Blocks or bricks of various shapes and sizes can be built up to form a rather unusual wall pattern and the extra effort and care required in its construction is worthwhile. This type of walling can be obtained in natural or coloured stone. Sizes range from about 8-3/4 in. x 4 in. x 2-5/8 in. to 17-5/8 in. x 4 in. x 5-5/8 in.
Raised beds add character to a garden design and rough or natural textured bricks and coping stones can be used to construct this type of feature. A raised bed will be appreciated by the elderly or handicapped gardener as it will reduce stooping or bending to a minimum. Furthermore, such raised beds allow gardeners with sight problems to appreciate better the full beauty of the plants.
Another type of wall is a dry wall which is built up with flat broken paving stones. The base for such a wall should be excavated to a depth of about 6 in. and the base consolidated. The largest stones should be laid on the base and soil packed in between. These stones should be sloped slightly inwards and the wall should taper towards the top. As each layer of stone is placed in position it should be covered with about 1/2 – 1 in. of fine soil. Smaller stones can be used in the centre of the wall to fill in any gaps. The top of the wall can be finished off with large pieces of slab.
Steps are essential in a garden which has pronounced levels or which slopes sharply. A combination of bricks and paving slabs will produce a neat effect. The steps should be dug out of the soil bank, allowing about 8 in. for the riser (the step face) and about 12 in. wide for the step tread. The front of the steps can be formed with one or two courses of bricks and the treads of the steps with large precast paving stones. All must be securely mortared in position as the work proceeds.
Another very attractive way of constructing garden steps is to use a mixture of materials. For example, the face or riser of the steps can be built up with random stone, ie. pieces of stone of different sizes. The individual pieces should not be too large otherwise you will be faced with the problem of having a rather high and somewhat uncomfortable step to negotiate.
Using this random size walling stone, about two courses are all that is usually required. These should be bedded securely on a layer of cement for the first course, making sure that each piece of stone is carefully levelled as it is laid. All pieces must be bonded well and a generous mortar joint allowed to ensure strength and rigidity. Natural coloured or coloured stone can be used for this type of step construction.
The tread or top of each step can be constructed from large slabs or, if the step is wide, several random size slabs can be laid. The latter plan is- most suitable where the riser is constructed with random stone. The tops or slabs should be bedded in a mortar mix made up of five parts of sand with one part of cement.
To avoid the possibility of wet mortar adhering to the face of the stonework as work proceeds (this can mark the stone unless removed immediately) the mortar mix should be on the dry side-never too wet when the joints are being pointed later.
There is no need to use a lot of mortar when the slabs are being laid as the ‘spot’ method is quite adequate.
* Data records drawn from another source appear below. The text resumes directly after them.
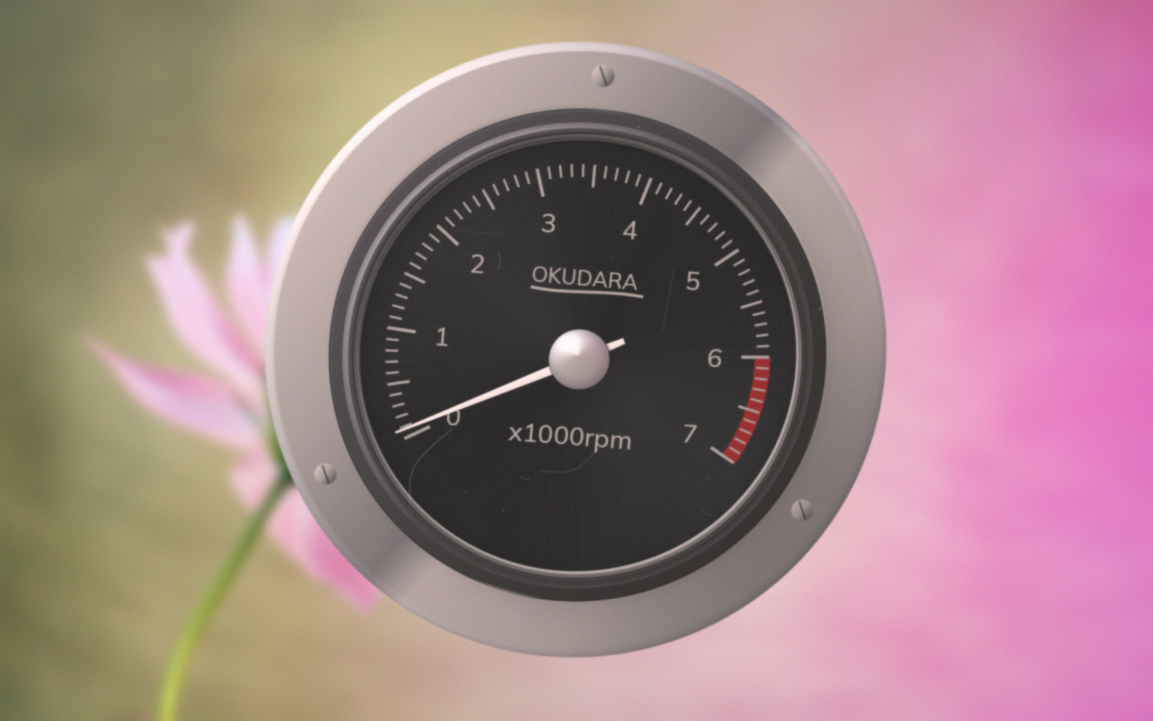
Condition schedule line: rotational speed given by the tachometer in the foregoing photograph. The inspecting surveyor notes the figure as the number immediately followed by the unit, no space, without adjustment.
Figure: 100rpm
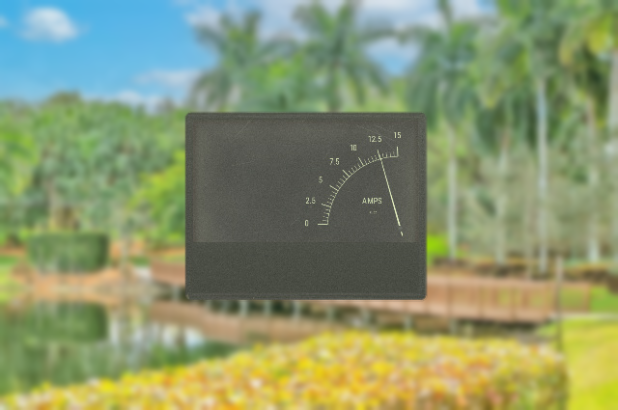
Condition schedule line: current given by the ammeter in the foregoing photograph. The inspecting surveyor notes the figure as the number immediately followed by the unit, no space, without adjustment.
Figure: 12.5A
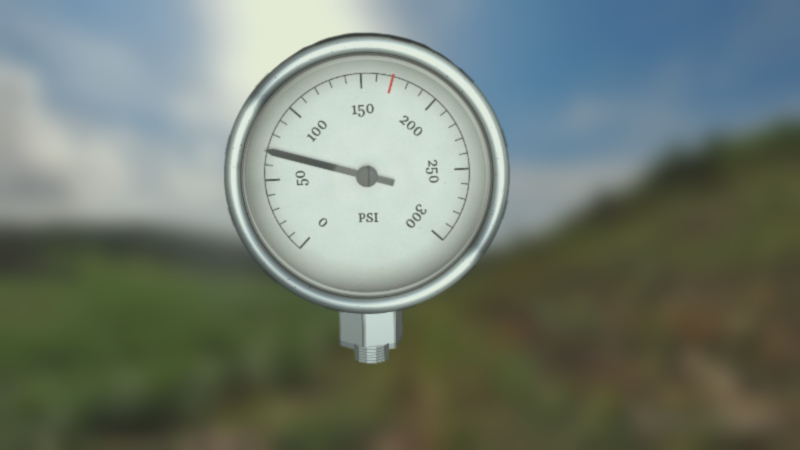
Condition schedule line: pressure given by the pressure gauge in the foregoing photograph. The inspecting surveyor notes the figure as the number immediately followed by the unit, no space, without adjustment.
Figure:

For the smaller slabs one central ‘spot’ or trowel-ful of mortar is sufficient and the slab is pressed evenly down on it. For larger slabs five spots of mortar are required-one at each corner and a central one.
Steps can be built with crazy paving to provide a rustic or natural finish, but a little care is necessary during the work to make sure that all the irregularly shaped pieces are securely seated in their mortar bed. Special care is necessary at the step edges to produce a reasonably smooth outline or edge without having too many pieces jutting out, which could be dangerous, especially in the dark.